Continuing the success of the 1st UG2 Prize Challenge workshop held at CVPR 2018, UG2+ provides an integrated forum for researchers to review the recent progress of handling various adverse visual conditions in real-world scenes, in robust, effective and task-oriented ways. Beyond the human vision-driven restorations, we also extend particular attention to the degradation models and the related inverse recovery processes that may benefit successive machine vision tasks. We embrace the most advanced deep learning systems, but are still open to classical physically grounded models, as well as any well-motivated combination of the two streams. The workshop will consist of four invited talks, together with peer-reviewed regular papers (oral and poster), and talks associated with winning prize challenge contributions.
Original high-quality contributions are solicited on the following topics:
- Novel algorithms for robust object detection, segmentation or recognition on outdoor mobility platforms, such as UAVs, gliders, autonomous cars, outdoor robots, etc.
- Novel algorithms for robust object detection and/or recognition in the presence of one or more real-world adverse conditions, such as haze, rain, snow, hail, dust, underwater, low-illumination, low resolution, etc.
- The potential models and theories for explaining, quantifying, and optimizing the mutual influence between the low-level computational photography (image reconstruction, restoration, or enhancement) tasks and various high-level computer vision tasks.
- Novel physically grounded and/or explanatory models, for the underlying degradation and recovery processes, of real-world images going through complicated adverse visual conditions.
- Novel evaluation methods and metrics for image restoration and enhancement algorithms, with a particular emphasis on no-reference metrics, since for most real outdoor images with adverse visual conditions it is hard to obtain any clean “ground truth” to compare with.
Awarded in prizes
Can the application of image enhancement and restoration algorithms as a pre-processing step improve image interpretability for automatic visual recognition to classify scene content?
The UG2+ Challenge seeks to advance the analysis of "difficult" imagery by applying image restoration and enhancement algorithms to improve analysis performance. Participants are tasked with developing novel algorithms to improve the analysis of imagery captured under problematic conditions.
Video object classification and detection from unconstrained mobility platforms
Image restoration and enhancement algorithms that remove corruptions like blur, noise and mis-focus, or manipulate images to gain resolution, change perspective and compensate for lens distortion are now commonplace in photo editing tools. Such operations are necessary to improve the quality of images for recognition purposes. But they must be compatible with the recognition process itself, and not adversely affect feature extraction or decision making.
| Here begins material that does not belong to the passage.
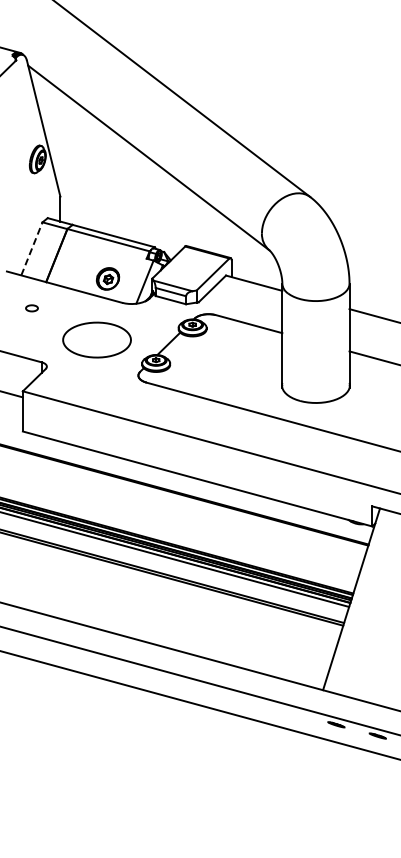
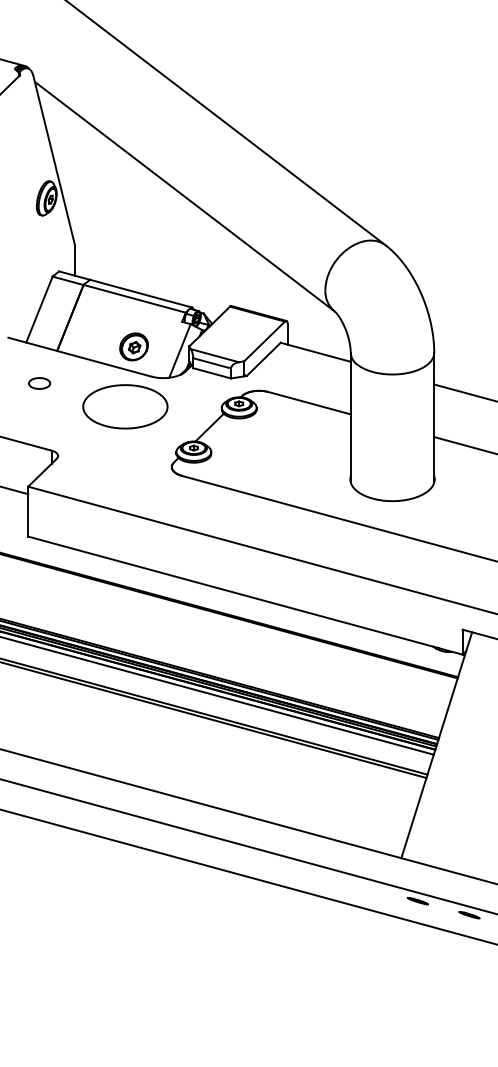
line: (31, 248) -> (38, 309), dashed -> solid
part: (31, 308) -> (38, 383), size x1.43
part: (96, 339) -> (124, 406), moved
Object Detection in Poor Visibility Environments
The performances of visual sensing and understanding algorithms can be largely jeopardized by various challenging conditions in unconstrained and dynamic degraded environments, e.g., moving platforms, bad weathers, and poor illumination. While most current vision systems are designed to perform in environments where the subjects are well observable without (significant) attenuation or alteration, a dependable vision system must reckon with the entire spectrum of complex unconstrained outdoor environments.
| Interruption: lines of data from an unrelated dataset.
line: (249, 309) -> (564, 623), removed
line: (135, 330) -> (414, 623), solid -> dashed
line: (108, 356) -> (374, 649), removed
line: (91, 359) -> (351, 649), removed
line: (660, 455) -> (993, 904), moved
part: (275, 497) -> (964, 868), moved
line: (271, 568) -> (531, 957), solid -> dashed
- Object Detection Improvement on Video
- Object Classification Improvement on Video
- (Semi-)Supervised Object Detection in Haze Conditions
- (Semi-)Supervised Face Detection in Low Light Conditions
- Zero-Shot Object Detection with Raindrop Occlusions
Al Bovik holds the Cockrell Family Endowed Regents Chair in Engineering at The University of Texas at Austin, where he is Director of the Laboratory for Image and Video Engineering (LIVE).
Lars Ericson is currently a Program Manager at the Intelligence Advanced Research Project Activity ( IARPA ), within the Office of the Director of National Intelligence, with a focus on biometrics, computer vision, sensors, and nanotechnology.
Heesung Kwon is a Senior Researcher and the Image Analytics Team lead at the U.S. Army Research Laboratory (ARL).
Manmohan Chandraker is an Assistant Professor at the CSE department of the University of California, San Diego and is the Computer Vision Lead at NEC Labs America.